Population Structure
When determining population structure, we removed clonal ramets from the 2015 dataset according to their multilocus genotypes, using the mlg.filter function with a genetic distance threshold of 0.04 as calculated by the bitwise.dist function in poppr (Kamvar et al. 2014). We incorporated relatedness by calculating pairwise φ among all samples using the relatedness2 estimator in VCFtools (Manichaikul et al. 2010; Danecek et al. 2011). We removed individuals with pairwise φ values greater than 0.177, which corresponds with first-degree relatives such as full siblings and parent-offspring pairs, as clustering algorithms can be influenced by close relatives (Rodríguez‐Ramilo & Wang 2012; Rodríguez-Ramilo et al. 2014). For each dataset, we evaluated the population structure of the plants using discriminant analysis of principle components via the R package adegenet (Jombart 2008; Jombart et al. 2010).

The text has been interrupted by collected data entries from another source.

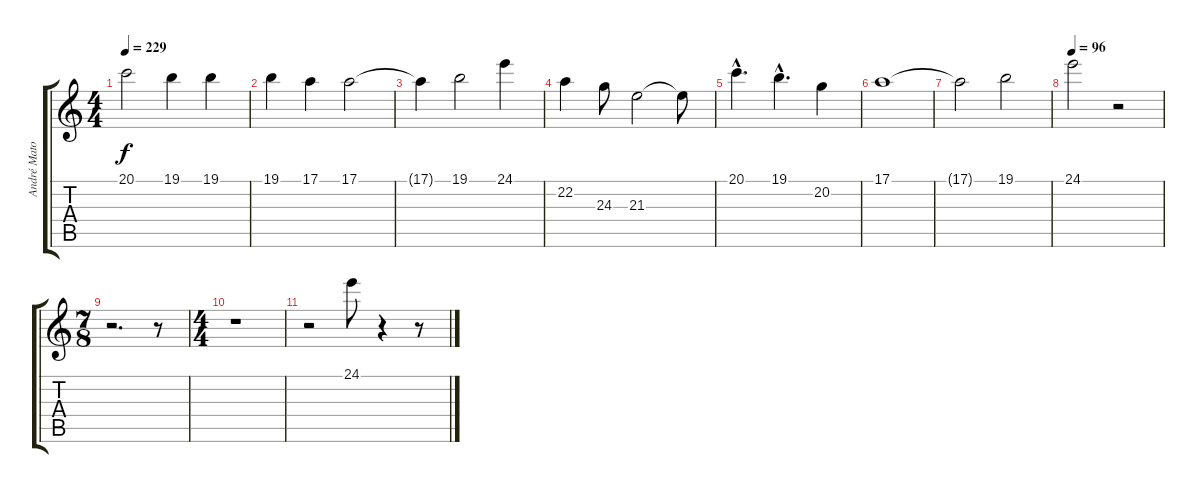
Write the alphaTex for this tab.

\track ("André Matos (voc)" "André Mato") {instrument stringensemble1}
\staff {score tabs}
\tuning (E4 B3 G3 D3 A2 E2) {hide}
\ts (4 4)
\tempo 229
\clef g2
\ks c
20.1.2{dy f} 19.1.4 19.1.4 |
19.1.4 17.1.4 17.1.2 |
17.1{t}.4 19.1.2 24.1.4 |
22.2.4 24.3.8 21.3.2 21.3{t}.8 |
20.1{hac}.4{d} 19.1{hac}.4{d} 20.2.4 |
17.1.1 |
17.1{t}.2 19.1.2 |
\tempo 96
24.1.2 r.2 |
\ts (7 8)
r.2{d} r.8 |
\ts (4 4)
r.1 |
r.2 24.1.8 r.4 r.8
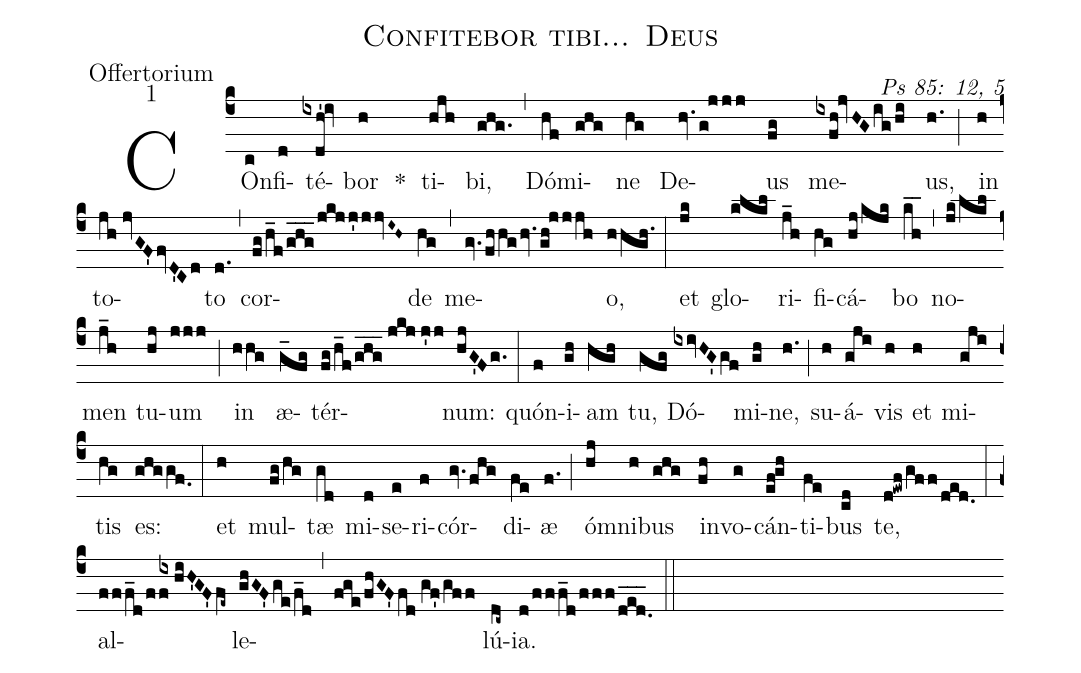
name: Confitebor tibi... Deus;
office-part: Offertorium;
mode: 1;
commentary: Ps 85: 12, 5;
%%
(c4) COn(c)fi(d)té(ixdh'!iv)bor(h) *() ti(hjh)bi,(ghg.) (,) Dó(hf)mi(ghg)ne(hg) De(hv.g!jjj)us(fg) me(ixfh!jvHGig/hi)us,(h.) (;) in(h) to(jh//jvGF'fvD'Cd)to(d.) (,) cor(fg/h_f/ghg___/jkjj'jjvI~H~)de(hg) (,) me(gv.fhhghv.gh!jjjh)o,(hhgh.) (:)
et(jk) glo(klkl)ri(j_h)fi(hg)cá(hj/kjk)bo(k_h_) (,) no(jk/lkl)men(j_h) tu(hj)um(jjj) (;) in(hhg) æ(g_fg)tér(fg/h_f/ghg___//jkj//j'j)num:(hjG'Fg.) (:)
quón(f)i(gh)am(hgh) tu,(gfg) Dó(ixivHG'gf)mi(gh)ne,(h.) (;) su(h)á(gji)vis(h) et(h) mi(gji)tis(hg) es:(ghggf.0) (:)
et(h) mul(fg/hg)tæ(gd) mi(d)se(e)ri(f)cór(gv.fhg)di(fe)æ(f.) (;) óm(hj)ni(h)bus(ghg) in(fh)vo(g)cán(ef!gh)ti(fe)bus(cd) te,(d!ewfgff/ded.) (:)
al(fff_d/f/[1]{ix}f//hiH'GF'fe~)le(ghGF'/!ge/!f_d)(,)(fge/fhGF'fd//gf'/gff)lú(dc~)ia.(d/fff_d/fff/d_e_d._) (::)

We coss-referenced these results using the program structure (Pritchard et al. 2000; Falush et al. 2003; FALUSH et al. 2007; HUBISZ et al. 2009) and Structure Harvester (Earl & vonHoldt 2011). We also assessed population differentiation (Fst) using the method outlined by Weir and Cockerham (Weir & Cockerham 1984). To further investigate the relationships between individuals, we calculated Minimum Spanning Networks (MSN) in poppr using the bitwise.dist and poppr.msn functions. Finally, we tested isolation by distance in the samples using the R package conStruct (Bradburd et al. 2018).